### [Brief]
Lines before the one containing "left shoulder: (68, 71)" are left out; output the rest of the data exactly, through the final line.

### [Supplied records]

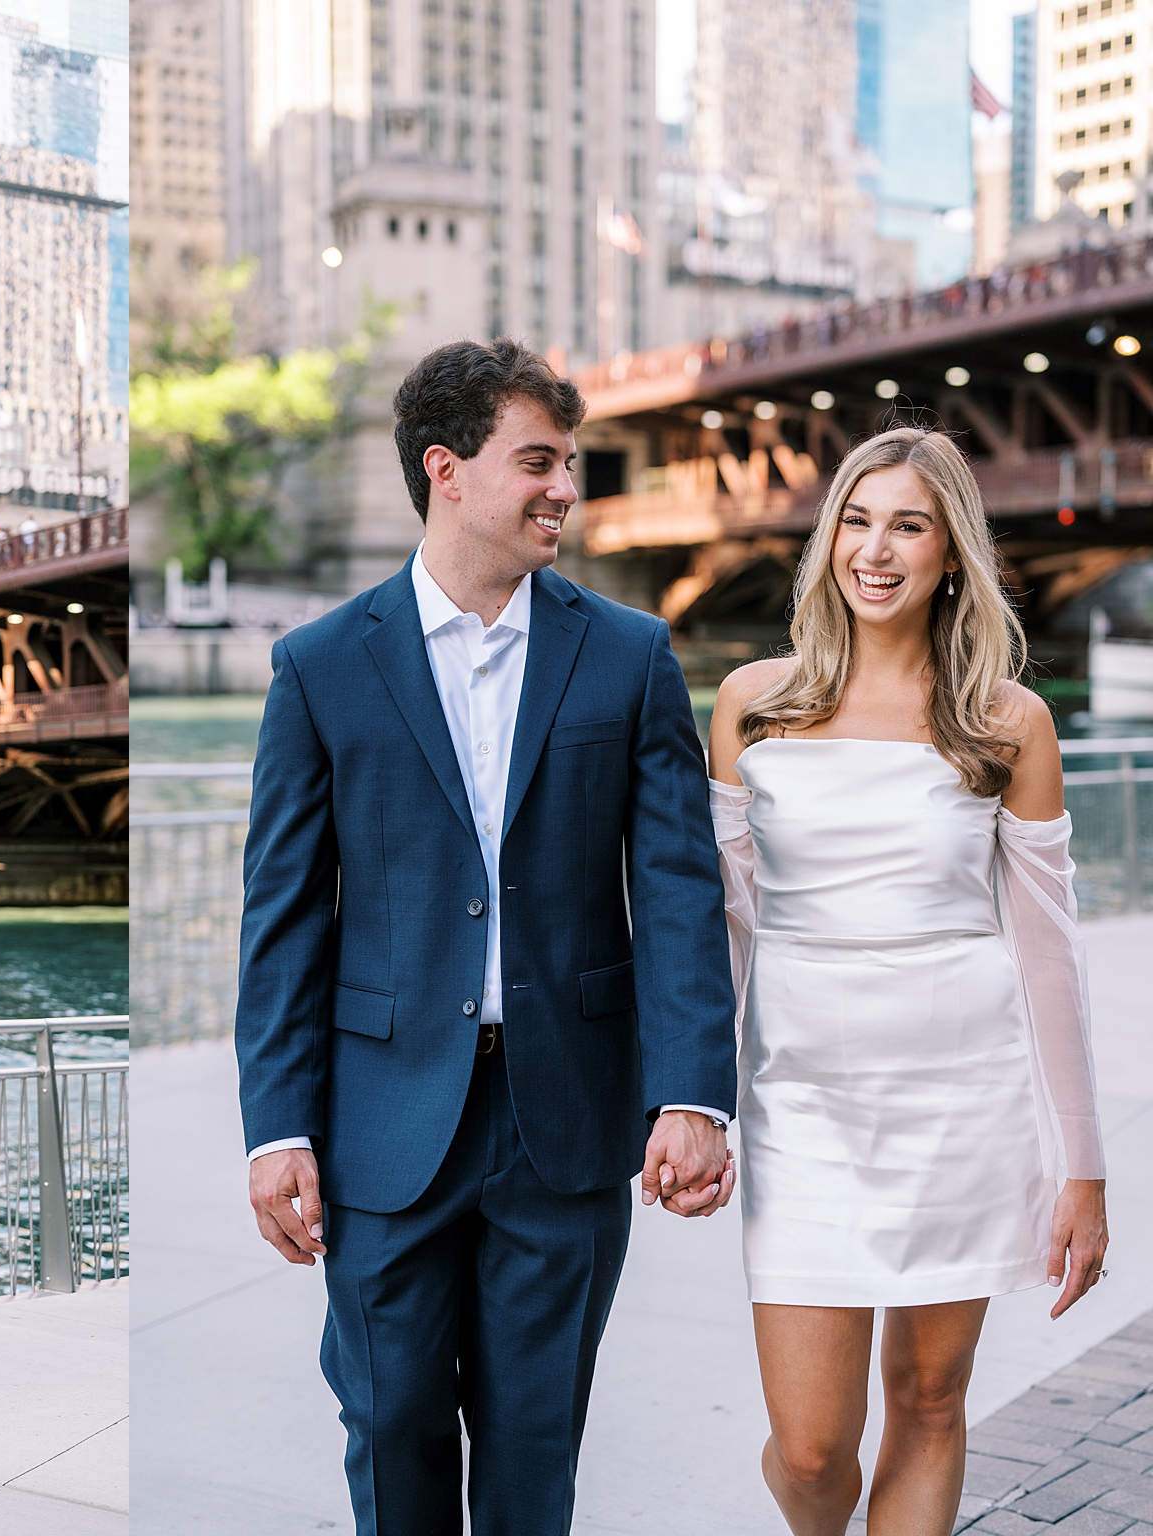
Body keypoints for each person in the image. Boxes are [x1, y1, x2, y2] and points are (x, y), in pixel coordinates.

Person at [236, 337, 739, 1536]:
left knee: (533, 1443)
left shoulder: (627, 656)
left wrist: (691, 1095)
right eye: (537, 462)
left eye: (566, 462)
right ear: (444, 469)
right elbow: (283, 916)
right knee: (390, 1420)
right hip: (378, 1126)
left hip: (562, 1123)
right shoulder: (315, 669)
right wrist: (277, 1127)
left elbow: (674, 890)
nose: (563, 487)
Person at [708, 427, 1108, 1535]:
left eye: (907, 525)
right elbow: (726, 932)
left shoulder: (1003, 723)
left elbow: (1047, 955)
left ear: (949, 556)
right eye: (856, 518)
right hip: (802, 1108)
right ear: (828, 534)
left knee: (928, 1399)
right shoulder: (753, 703)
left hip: (961, 1103)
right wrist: (689, 1102)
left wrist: (1080, 1166)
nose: (873, 550)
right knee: (807, 1447)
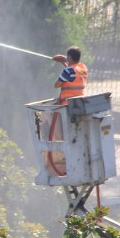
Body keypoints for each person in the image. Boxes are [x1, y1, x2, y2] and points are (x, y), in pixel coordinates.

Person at [43, 46, 87, 176]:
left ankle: (68, 161)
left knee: (65, 136)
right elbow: (73, 73)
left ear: (70, 58)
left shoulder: (68, 71)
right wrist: (64, 62)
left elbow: (57, 84)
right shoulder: (83, 68)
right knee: (76, 135)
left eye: (67, 58)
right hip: (79, 106)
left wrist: (65, 64)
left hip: (66, 108)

### [Completed task]
left shoulder: (68, 71)
right wrist: (64, 62)
left elbow: (57, 84)
right shoulder: (83, 68)
right knee: (76, 135)
left eye: (67, 58)
right hip: (79, 106)
left wrist: (65, 64)
left hip: (66, 108)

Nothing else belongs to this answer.